**GIVEN RECORDS**
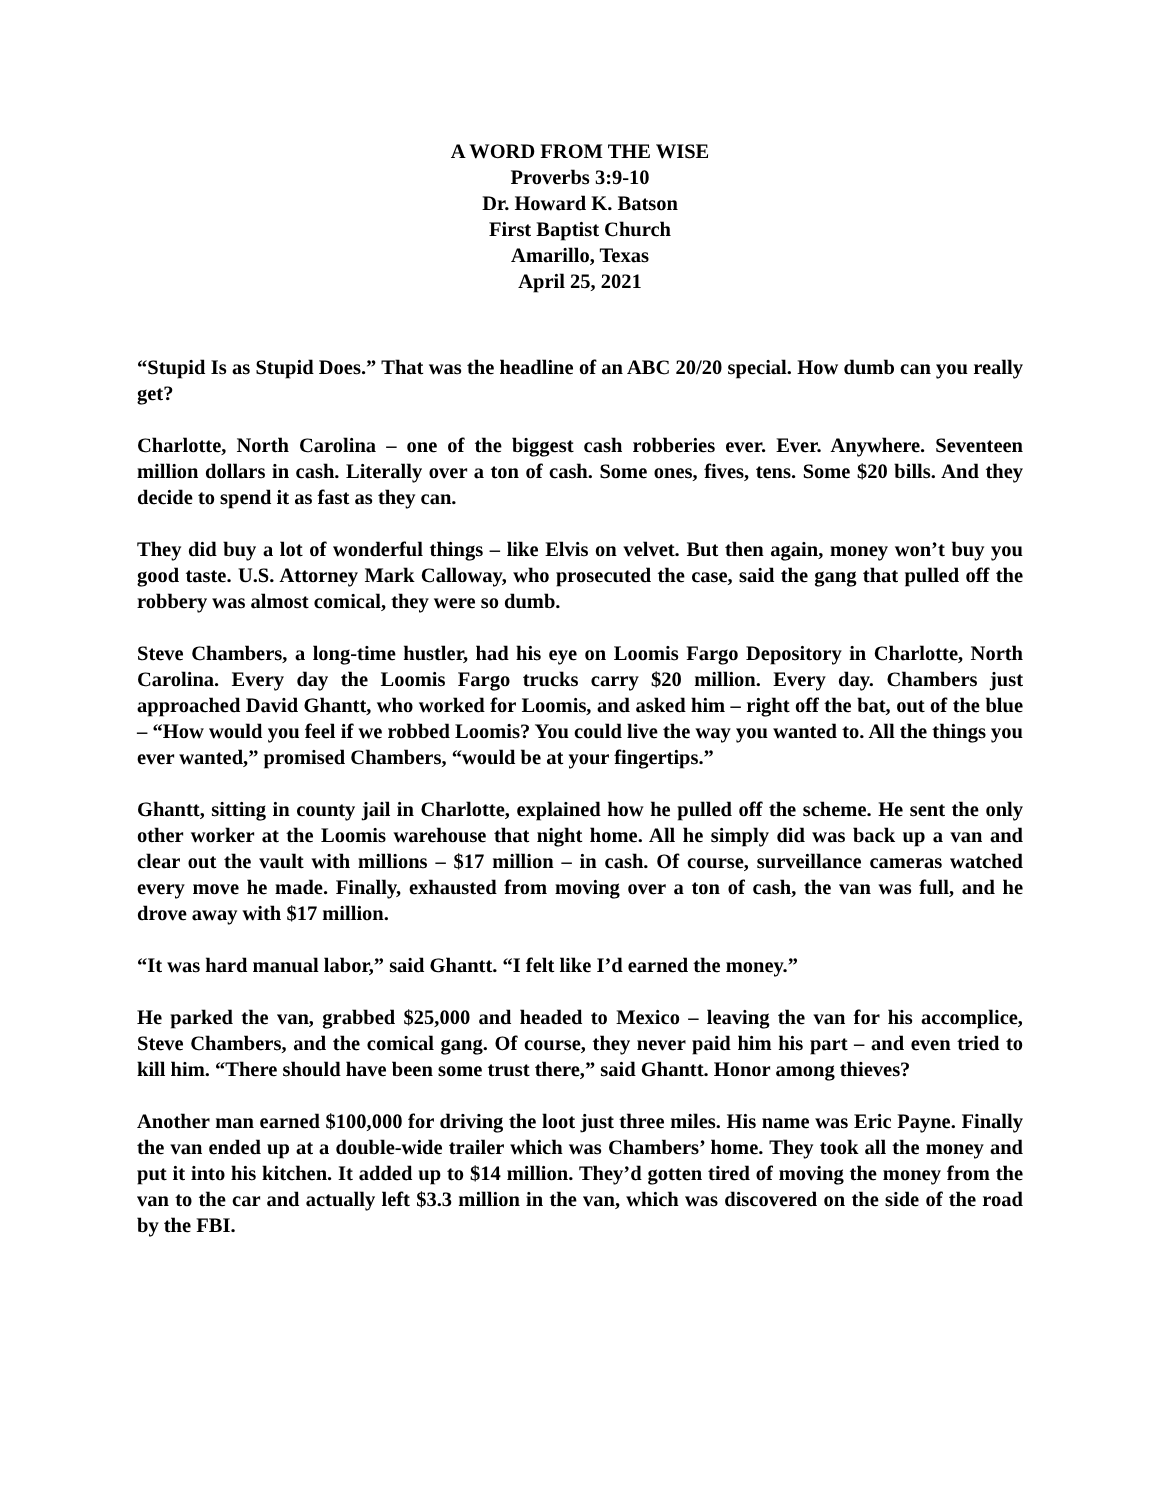A WORD FROM THE WISE
Proverbs 3:9-10
Dr. Howard K. Batson
First Baptist Church
Amarillo, Texas
April 25, 2021
“Stupid Is as Stupid Does.” That was the headline of an ABC 20/20 special. How dumb can you really get?
Charlotte, North Carolina – one of the biggest cash robberies ever. Ever. Anywhere. Seventeen million dollars in cash. Literally over a ton of cash. Some ones, fives, tens. Some $20 bills. And they decide to spend it as fast as they can.
They did buy a lot of wonderful things – like Elvis on velvet. But then again, money won’t buy you good taste. U.S. Attorney Mark Calloway, who prosecuted the case, said the gang that pulled off the robbery was almost comical, they were so dumb.
Steve Chambers, a long-time hustler, had his eye on Loomis Fargo Depository in Charlotte, North Carolina. Every day the Loomis Fargo trucks carry $20 million. Every day. Chambers just approached David Ghantt, who worked for Loomis, and asked him – right off the bat, out of the blue – “How would you feel if we robbed Loomis? You could live the way you wanted to. All the things you ever wanted,” promised Chambers, “would be at your fingertips.”
Ghantt, sitting in county jail in Charlotte, explained how he pulled off the scheme. He sent the only other worker at the Loomis warehouse that night home. All he simply did was back up a van and clear out the vault with millions – $17 million – in cash. Of course, surveillance cameras watched every move he made. Finally, exhausted from moving over a ton of cash, the van was full, and he drove away with $17 million.
“It was hard manual labor,” said Ghantt. “I felt like I’d earned the money.”
He parked the van, grabbed $25,000 and headed to Mexico – leaving the van for his accomplice, Steve Chambers, and the comical gang. Of course, they never paid him his part – and even tried to kill him. “There should have been some trust there,” said Ghantt. Honor among thieves?
Another man earned $100,000 for driving the loot just three miles. His name was Eric Payne. Finally the van ended up at a double-wide trailer which was Chambers’ home. They took all the money and put it into his kitchen. It added up to $14 million. They’d gotten tired of moving the money from the van to the car and actually left $3.3 million in the van, which was discovered on the side of the road by the FBI.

**TASK REQUIREMENTS**
Reproduce each line above exactly, but not a single picture.

**RESULT FOR THIS TASK**
A WORD FROM THE WISE
Proverbs 3:9-10
Dr. Howard K. Batson
First Baptist Church
Amarillo, Texas
April 25, 2021
“Stupid Is as Stupid Does.” That was the headline of an ABC 20/20 special. How dumb can you really get?
Charlotte, North Carolina – one of the biggest cash robberies ever. Ever. Anywhere. Seventeen million dollars in cash. Literally over a ton of cash. Some ones, fives, tens. Some $20 bills. And they decide to spend it as fast as they can.
They did buy a lot of wonderful things – like Elvis on velvet. But then again, money won’t buy you good taste. U.S. Attorney Mark Calloway, who prosecuted the case, said the gang that pulled off the robbery was almost comical, they were so dumb.
Steve Chambers, a long-time hustler, had his eye on Loomis Fargo Depository in Charlotte, North Carolina. Every day the Loomis Fargo trucks carry $20 million. Every day. Chambers just approached David Ghantt, who worked for Loomis, and asked him – right off the bat, out of the blue – “How would you feel if we robbed Loomis? You could live the way you wanted to. All the things you ever wanted,” promised Chambers, “would be at your fingertips.”
Ghantt, sitting in county jail in Charlotte, explained how he pulled off the scheme. He sent the only other worker at the Loomis warehouse that night home. All he simply did was back up a van and clear out the vault with millions – $17 million – in cash. Of course, surveillance cameras watched every move he made. Finally, exhausted from moving over a ton of cash, the van was full, and he drove away with $17 million.
“It was hard manual labor,” said Ghantt. “I felt like I’d earned the money.”
He parked the van, grabbed $25,000 and headed to Mexico – leaving the van for his accomplice, Steve Chambers, and the comical gang. Of course, they never paid him his part – and even tried to kill him. “There should have been some trust there,” said Ghantt. Honor among thieves?
Another man earned $100,000 for driving the loot just three miles. His name was Eric Payne. Finally the van ended up at a double-wide trailer which was Chambers’ home. They took all the money and put it into his kitchen. It added up to $14 million. They’d gotten tired of moving the money from the van to the car and actually left $3.3 million in the van, which was discovered on the side of the road by the FBI.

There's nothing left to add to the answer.